■ **Page extract**:
┌──

DNSMASQ_DATA_MISSING is set to "1" during "old" events
for existing leases generated at startup to indicate that data not stored
in the persistent lease database will not be present. This comprises
everything other than IP address, hostname, MAC address, DUID, IAID and
lease length or expiry time.
If a lease used to have a hostname, which is removed, an "old"
event is generated with the new state of the lease, ie no name, and the
former name is provided in the environment variable DNSMASQ_OLD_HOSTNAME.
DNSMASQ_INTERFACE stores the name of the interface on which the request
arrived; this is not set for "old" actions when dnsmasq
restarts.
DNSMASQ_RELAY_ADDRESS is set if the client used a DHCP relay to contact
dnsmasq and the IP address of the relay is known.
DNSMASQ_TAGS contains all the tags set during the DHCP transaction,
separated by spaces.
DNSMASQ_LOG_DHCP is set if --log-dhcp is in effect.
DNSMASQ_REQUESTED_OPTIONS a string containing the decimal values in the
Parameter Request List option, comma separated, if the parameter request
list option is provided by the client.
DNSMASQ_MUD_URL the Manufacturer Usage Description URL if provided by the
client. (See RFC8520 for details.)
For IPv4 only:
DNSMASQ_CLIENT_ID if the host provided a client-id.
DNSMASQ_CIRCUIT_ID, DNSMASQ_SUBSCRIBER_ID, DNSMASQ_REMOTE_ID if a DHCP
relay-agent added any of these options.
If the client provides vendor-class, DNSMASQ_VENDOR_CLASS.
For IPv6 only:
If the client provides vendor-class, DNSMASQ_VENDOR_CLASS_ID, containing the
IANA enterprise id for the class, and
DNSMASQ_VENDOR_CLASS0..DNSMASQ_VENDOR_CLASSn for the data.
DNSMASQ_SERVER_DUID containing the DUID of the server: this is the same for
every call to the script.
DNSMASQ_IAID containing the IAID for the lease. If the lease is a temporary
allocation, this is prefixed to 'T'.
DNSMASQ_MAC containing the MAC address of the client, if known.
Note that the supplied hostname, vendorclass and userclass data is only
supplied for "add" actions or "old" actions when a
host resumes an existing lease, since these data are not held in dnsmasq's
lease database.
All file descriptors are closed except stdin, which is open to /dev/null,
and stdout and stderr which capture output for logging by dnsmasq. (In
debug mode, stdio, stdout and stderr file are left as those inherited from
the invoker of dnsmasq).

└──

In the excerpt on dnsmasq script environment variables, which variable provides a lease's former name after its hostname is removed?

■ **Data segment**:
┌──

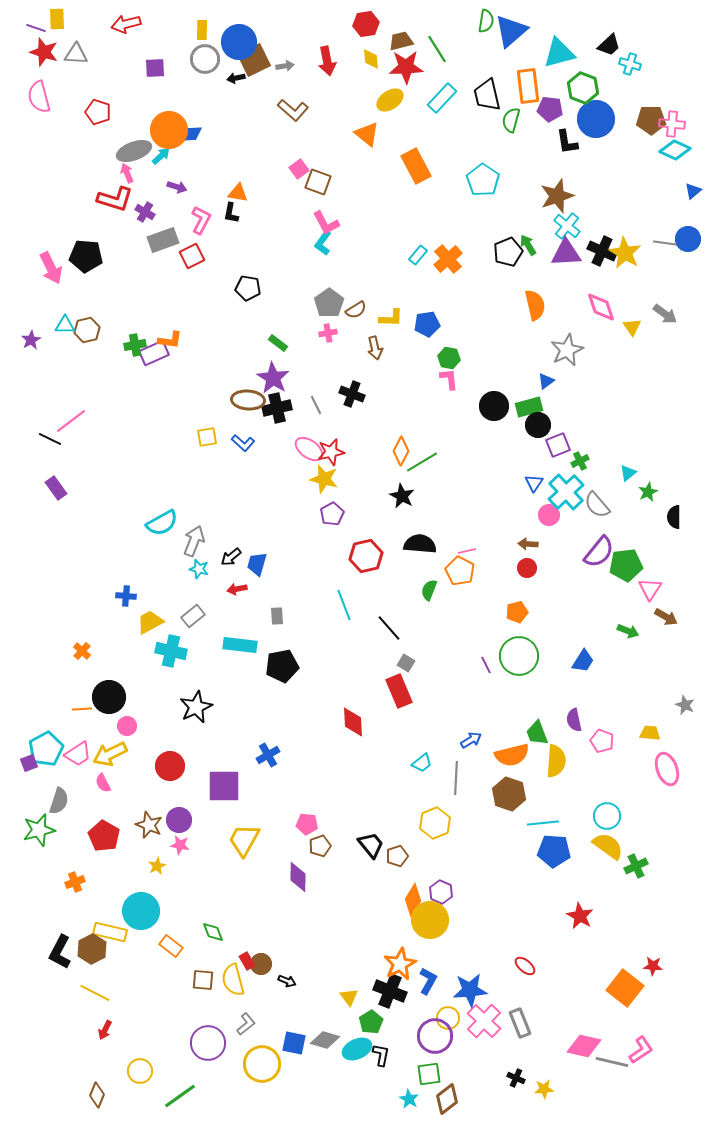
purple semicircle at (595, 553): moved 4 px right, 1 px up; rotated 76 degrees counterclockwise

└──

■ **Expected answer**: DNSMASQ_OLD_HOSTNAME